* What to produce: Please output the full listing, character for character.
━━━ Exercise input ━━━
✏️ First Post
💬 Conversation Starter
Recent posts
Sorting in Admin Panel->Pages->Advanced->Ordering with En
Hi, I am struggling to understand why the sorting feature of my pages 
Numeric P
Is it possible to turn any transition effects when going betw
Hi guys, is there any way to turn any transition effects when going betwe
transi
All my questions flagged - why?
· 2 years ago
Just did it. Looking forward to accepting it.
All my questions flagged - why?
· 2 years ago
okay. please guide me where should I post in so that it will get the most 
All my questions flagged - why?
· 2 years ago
━━━
* Finished exercise:
✏️ First Post
💬 Conversation Starter
Recent posts
Sorting in Admin Panel->Pages->Advanced->Ordering with En
Hi, I am struggling to understand why the sorting feature of my pages 
Numeric P
Is it possible to turn any transition effects when going betw
Hi guys, is there any way to turn any transition effects when going betwe
transi
All my questions flagged - why?
· 2 years ago
Just did it. Looking forward to accepting it.
All my questions flagged - why?
· 2 years ago
okay. please guide me where should I post in so that it will get the most 
All my questions flagged - why?
· 2 years ago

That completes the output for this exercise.